Weronika stanęła twarzą w twarz z prawdziwym wyzwaniem. Jej były mąż poznał w pociągu 21-letnią studentkę, z którą szybko się związał i podzielił się swoim szczęściem w obszernym wywiadzie udzielonym jednemu z kobiecych pism. Wyznał w nim, że dopiero przy Edycie wie, co to prawdziwa miłość. Weronika zniosła to dzielnie, ale teraz powoli puszczają jej nerwy.

Reklama

"Weronika jest osobą niezwykle ambitną i nie lubi wzbudzać współczucia" - mówi "Imperium TV" bliska znajoma Marczuk. - "Stara się więc nie narzekać i nie okazywać emocji. Ale gdzieś tam pod skórą bardzo mocno przeżywa życiowe porażki. Myślę, że boli ją to, że za chwilę Czarek z Edytą zostaną rodzicami. Dziecko, macierzyństwo to chyba w ogóle jej czuły punkt".
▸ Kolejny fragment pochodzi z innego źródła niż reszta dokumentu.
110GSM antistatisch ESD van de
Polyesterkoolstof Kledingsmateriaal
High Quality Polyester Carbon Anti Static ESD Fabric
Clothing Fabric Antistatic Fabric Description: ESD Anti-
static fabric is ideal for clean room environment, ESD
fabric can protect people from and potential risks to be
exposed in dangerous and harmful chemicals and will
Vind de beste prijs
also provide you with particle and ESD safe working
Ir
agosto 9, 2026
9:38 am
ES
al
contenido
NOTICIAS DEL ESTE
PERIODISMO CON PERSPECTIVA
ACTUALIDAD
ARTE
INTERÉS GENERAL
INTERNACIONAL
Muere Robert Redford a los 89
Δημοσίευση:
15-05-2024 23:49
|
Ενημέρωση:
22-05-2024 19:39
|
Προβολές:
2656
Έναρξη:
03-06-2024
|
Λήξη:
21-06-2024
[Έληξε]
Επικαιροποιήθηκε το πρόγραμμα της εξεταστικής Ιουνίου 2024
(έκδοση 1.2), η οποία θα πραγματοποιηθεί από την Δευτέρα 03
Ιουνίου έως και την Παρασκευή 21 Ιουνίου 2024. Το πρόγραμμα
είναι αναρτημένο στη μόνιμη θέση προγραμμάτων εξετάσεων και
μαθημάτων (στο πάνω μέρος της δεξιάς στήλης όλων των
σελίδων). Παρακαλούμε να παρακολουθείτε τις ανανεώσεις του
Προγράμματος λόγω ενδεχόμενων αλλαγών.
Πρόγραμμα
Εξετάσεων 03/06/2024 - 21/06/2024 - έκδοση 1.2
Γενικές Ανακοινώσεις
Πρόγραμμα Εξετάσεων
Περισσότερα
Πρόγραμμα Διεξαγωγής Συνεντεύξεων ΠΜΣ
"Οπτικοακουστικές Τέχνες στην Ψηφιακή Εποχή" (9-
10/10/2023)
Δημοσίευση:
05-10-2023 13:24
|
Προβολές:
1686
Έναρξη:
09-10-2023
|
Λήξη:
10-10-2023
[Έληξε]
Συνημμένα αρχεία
W jednym z wywiadów Marczuk zasugerowała, że zrezygnowała z macierzyństwa dla Czarka.

"Źle nastawiało to do niej rodziców Czarka" - twierdzi źródło. "Nie darzyli jej sympatią i byli pełni różnych podejrzeń".

Edytę zatem zaakceptowali szybko, bo w ciążę zaszła bardzo szybko.